> _Records to use_:
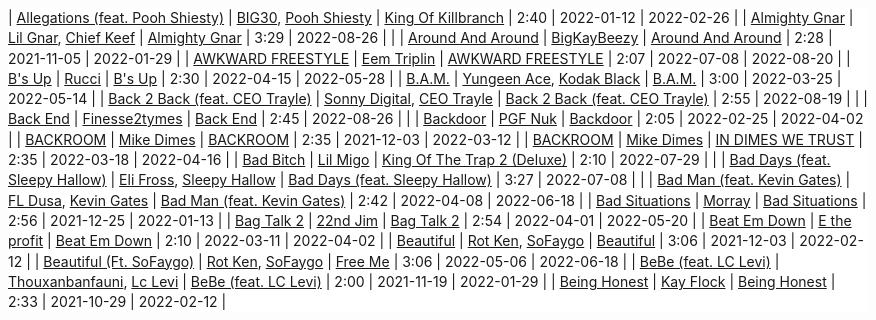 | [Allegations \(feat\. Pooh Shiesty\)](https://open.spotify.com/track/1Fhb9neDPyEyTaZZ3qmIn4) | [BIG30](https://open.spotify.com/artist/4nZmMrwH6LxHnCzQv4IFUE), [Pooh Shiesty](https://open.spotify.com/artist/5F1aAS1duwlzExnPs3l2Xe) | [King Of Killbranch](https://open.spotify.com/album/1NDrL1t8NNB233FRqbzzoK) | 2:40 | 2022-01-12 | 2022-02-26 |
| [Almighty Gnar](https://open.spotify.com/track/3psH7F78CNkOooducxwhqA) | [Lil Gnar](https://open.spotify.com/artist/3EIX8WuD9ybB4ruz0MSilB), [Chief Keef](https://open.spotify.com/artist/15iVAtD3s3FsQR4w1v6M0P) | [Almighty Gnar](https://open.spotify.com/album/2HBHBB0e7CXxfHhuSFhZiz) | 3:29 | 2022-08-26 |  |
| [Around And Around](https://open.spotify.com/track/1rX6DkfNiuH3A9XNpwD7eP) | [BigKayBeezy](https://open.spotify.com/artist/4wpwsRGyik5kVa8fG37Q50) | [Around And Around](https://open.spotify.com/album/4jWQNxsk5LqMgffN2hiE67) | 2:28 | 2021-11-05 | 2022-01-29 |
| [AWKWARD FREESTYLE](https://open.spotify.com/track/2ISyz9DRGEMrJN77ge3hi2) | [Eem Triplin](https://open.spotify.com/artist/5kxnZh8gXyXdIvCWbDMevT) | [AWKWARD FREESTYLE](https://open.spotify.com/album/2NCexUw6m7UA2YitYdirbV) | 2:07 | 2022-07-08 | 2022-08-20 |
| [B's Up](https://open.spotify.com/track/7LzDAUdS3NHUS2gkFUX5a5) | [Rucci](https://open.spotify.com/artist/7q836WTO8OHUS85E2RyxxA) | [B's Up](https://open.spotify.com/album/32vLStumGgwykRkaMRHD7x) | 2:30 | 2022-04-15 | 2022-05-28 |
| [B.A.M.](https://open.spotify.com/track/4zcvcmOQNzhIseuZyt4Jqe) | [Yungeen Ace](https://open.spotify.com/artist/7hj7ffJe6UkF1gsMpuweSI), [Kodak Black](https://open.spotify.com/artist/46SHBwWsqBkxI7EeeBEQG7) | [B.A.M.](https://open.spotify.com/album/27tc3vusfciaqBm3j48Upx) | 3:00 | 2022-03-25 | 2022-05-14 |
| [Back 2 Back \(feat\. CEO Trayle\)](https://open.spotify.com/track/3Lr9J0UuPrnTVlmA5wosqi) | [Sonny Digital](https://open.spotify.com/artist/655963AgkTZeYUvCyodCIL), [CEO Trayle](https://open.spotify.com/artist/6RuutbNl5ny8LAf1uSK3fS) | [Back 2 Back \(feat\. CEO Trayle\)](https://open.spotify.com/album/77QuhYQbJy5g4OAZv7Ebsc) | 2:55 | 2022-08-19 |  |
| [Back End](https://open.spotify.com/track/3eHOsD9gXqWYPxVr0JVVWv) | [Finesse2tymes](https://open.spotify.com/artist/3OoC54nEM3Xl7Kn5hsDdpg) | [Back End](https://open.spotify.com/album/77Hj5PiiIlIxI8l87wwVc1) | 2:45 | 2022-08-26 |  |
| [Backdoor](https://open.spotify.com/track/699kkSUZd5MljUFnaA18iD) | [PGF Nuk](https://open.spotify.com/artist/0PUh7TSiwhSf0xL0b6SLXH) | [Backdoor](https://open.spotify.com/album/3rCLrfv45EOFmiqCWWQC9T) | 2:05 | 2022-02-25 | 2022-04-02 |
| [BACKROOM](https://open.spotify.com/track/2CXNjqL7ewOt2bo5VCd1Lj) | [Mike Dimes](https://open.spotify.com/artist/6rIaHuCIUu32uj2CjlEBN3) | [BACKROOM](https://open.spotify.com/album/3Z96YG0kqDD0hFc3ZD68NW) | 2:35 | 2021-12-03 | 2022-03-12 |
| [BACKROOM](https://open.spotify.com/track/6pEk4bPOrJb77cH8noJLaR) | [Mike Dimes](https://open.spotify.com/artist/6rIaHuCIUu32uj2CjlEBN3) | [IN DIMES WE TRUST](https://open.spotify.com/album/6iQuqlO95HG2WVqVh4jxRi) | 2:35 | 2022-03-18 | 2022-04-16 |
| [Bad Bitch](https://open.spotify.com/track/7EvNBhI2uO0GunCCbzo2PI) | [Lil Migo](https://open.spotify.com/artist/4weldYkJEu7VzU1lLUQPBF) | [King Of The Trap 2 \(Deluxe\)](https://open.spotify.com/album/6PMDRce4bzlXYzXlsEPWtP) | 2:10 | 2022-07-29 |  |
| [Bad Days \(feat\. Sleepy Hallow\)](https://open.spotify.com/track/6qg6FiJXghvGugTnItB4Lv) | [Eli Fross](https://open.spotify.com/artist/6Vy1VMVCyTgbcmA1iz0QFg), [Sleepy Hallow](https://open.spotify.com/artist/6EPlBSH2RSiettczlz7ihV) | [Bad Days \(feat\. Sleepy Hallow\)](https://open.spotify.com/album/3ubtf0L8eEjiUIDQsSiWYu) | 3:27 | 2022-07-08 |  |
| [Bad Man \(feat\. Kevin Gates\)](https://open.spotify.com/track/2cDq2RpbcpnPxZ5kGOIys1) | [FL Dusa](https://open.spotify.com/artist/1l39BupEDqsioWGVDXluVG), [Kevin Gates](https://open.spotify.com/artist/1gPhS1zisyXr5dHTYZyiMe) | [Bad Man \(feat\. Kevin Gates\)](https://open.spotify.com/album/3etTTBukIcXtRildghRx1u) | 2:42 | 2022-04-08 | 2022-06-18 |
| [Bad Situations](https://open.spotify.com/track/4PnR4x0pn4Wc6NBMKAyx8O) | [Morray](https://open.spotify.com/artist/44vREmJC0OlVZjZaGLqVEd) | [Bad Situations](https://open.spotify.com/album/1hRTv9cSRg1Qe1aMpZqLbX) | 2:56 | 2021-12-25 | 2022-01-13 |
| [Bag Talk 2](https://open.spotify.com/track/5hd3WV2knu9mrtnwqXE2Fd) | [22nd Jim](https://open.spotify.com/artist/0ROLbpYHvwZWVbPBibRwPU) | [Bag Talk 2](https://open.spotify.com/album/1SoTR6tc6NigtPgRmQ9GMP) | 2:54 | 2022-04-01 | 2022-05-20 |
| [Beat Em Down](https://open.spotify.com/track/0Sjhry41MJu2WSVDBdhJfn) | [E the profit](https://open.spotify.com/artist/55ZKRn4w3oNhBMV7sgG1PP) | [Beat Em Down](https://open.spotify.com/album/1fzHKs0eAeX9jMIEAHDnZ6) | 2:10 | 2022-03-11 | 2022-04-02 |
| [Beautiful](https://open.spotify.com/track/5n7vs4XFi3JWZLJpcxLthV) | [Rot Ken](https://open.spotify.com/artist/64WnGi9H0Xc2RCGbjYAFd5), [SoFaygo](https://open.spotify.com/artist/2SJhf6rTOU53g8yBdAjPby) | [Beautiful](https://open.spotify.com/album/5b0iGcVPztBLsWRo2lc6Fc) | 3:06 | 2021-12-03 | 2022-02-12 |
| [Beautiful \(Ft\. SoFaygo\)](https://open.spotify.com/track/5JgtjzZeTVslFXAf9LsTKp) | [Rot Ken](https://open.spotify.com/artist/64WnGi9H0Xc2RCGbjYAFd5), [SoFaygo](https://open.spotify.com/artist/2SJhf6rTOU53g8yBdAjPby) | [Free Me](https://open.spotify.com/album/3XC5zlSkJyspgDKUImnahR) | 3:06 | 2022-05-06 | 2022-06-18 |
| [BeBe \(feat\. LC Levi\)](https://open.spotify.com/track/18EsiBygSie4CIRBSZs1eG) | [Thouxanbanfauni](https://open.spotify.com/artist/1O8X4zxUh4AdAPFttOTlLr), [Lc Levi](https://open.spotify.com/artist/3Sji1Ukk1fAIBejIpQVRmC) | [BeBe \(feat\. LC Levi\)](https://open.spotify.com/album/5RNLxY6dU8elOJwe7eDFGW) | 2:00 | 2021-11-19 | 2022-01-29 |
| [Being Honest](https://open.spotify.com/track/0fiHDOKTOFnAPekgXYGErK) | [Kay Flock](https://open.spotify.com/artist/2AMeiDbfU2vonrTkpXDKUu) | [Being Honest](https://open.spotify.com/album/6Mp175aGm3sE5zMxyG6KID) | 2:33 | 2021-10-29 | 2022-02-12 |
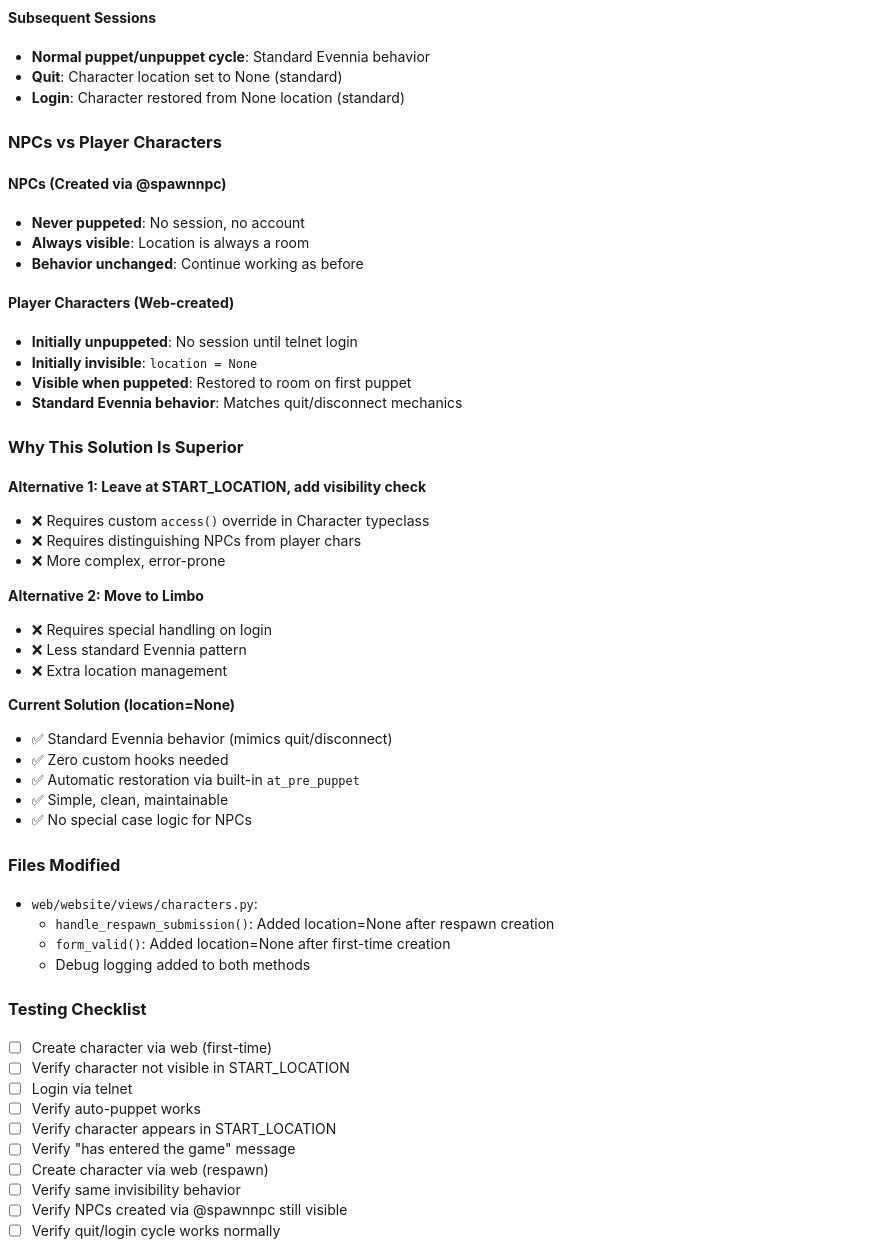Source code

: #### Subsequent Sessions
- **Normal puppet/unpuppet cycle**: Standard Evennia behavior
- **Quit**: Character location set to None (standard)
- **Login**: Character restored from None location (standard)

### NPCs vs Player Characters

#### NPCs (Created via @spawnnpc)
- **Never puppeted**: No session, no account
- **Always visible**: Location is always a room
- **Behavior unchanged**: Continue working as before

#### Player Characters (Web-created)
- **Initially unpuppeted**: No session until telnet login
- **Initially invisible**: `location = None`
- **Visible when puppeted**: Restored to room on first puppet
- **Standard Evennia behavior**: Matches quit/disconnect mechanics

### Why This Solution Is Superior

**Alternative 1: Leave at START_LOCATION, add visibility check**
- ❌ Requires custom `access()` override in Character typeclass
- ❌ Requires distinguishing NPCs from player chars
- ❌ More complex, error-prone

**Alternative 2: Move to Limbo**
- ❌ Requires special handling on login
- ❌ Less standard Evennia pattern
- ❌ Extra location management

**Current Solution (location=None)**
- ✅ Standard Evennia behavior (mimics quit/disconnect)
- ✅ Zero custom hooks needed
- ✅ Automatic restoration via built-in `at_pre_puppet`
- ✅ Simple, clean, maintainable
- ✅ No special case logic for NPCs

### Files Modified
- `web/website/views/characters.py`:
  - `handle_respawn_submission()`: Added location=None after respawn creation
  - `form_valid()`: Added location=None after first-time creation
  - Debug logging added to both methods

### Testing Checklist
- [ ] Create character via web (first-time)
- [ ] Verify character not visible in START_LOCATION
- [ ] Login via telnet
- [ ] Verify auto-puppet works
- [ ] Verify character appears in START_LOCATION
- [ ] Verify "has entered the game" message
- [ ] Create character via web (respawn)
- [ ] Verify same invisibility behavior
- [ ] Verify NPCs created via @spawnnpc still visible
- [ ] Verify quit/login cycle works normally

> _Assignment_: Everything from the line containing "#### Player Characters (Web-created)" through the final line above must be copied exactly, with both ends kept.

> _Completed task_:
#### Player Characters (Web-created)
- **Initially unpuppeted**: No session until telnet login
- **Initially invisible**: `location = None`
- **Visible when puppeted**: Restored to room on first puppet
- **Standard Evennia behavior**: Matches quit/disconnect mechanics

### Why This Solution Is Superior

**Alternative 1: Leave at START_LOCATION, add visibility check**
- ❌ Requires custom `access()` override in Character typeclass
- ❌ Requires distinguishing NPCs from player chars
- ❌ More complex, error-prone

**Alternative 2: Move to Limbo**
- ❌ Requires special handling on login
- ❌ Less standard Evennia pattern
- ❌ Extra location management

**Current Solution (location=None)**
- ✅ Standard Evennia behavior (mimics quit/disconnect)
- ✅ Zero custom hooks needed
- ✅ Automatic restoration via built-in `at_pre_puppet`
- ✅ Simple, clean, maintainable
- ✅ No special case logic for NPCs

### Files Modified
- `web/website/views/characters.py`:
  - `handle_respawn_submission()`: Added location=None after respawn creation
  - `form_valid()`: Added location=None after first-time creation
  - Debug logging added to both methods

### Testing Checklist
- [ ] Create character via web (first-time)
- [ ] Verify character not visible in START_LOCATION
- [ ] Login via telnet
- [ ] Verify auto-puppet works
- [ ] Verify character appears in START_LOCATION
- [ ] Verify "has entered the game" message
- [ ] Create character via web (respawn)
- [ ] Verify same invisibility behavior
- [ ] Verify NPCs created via @spawnnpc still visible
- [ ] Verify quit/login cycle works normally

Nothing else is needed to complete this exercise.